▶ WHAT YOU NEED TO DO:
Filter the entries down to the lines holding "components", then copy those lines.

= = = = =

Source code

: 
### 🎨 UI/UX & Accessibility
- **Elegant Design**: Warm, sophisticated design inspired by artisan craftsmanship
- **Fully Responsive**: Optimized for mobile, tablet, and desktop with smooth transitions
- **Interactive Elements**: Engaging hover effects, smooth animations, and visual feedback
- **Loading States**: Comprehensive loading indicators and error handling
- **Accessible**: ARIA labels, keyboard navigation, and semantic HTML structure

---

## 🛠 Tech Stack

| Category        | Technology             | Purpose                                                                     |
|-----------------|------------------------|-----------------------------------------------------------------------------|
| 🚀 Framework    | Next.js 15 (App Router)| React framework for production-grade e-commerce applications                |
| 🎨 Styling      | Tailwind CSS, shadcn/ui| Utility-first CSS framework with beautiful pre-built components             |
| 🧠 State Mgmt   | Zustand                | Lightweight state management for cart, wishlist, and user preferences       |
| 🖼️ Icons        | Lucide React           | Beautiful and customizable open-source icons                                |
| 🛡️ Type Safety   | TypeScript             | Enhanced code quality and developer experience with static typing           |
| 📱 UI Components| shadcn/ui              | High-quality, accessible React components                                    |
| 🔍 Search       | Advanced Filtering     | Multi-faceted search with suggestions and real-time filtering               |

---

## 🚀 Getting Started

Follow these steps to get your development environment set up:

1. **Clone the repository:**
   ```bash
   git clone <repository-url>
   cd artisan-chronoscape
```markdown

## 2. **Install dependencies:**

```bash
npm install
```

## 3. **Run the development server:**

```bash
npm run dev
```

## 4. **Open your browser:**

= = = = =

▶ ANSWER FOR THE TASK:
| 🎨 Styling      | Tailwind CSS, shadcn/ui| Utility-first CSS framework with beautiful pre-built components             |
| 📱 UI Components| shadcn/ui              | High-quality, accessible React components                                    |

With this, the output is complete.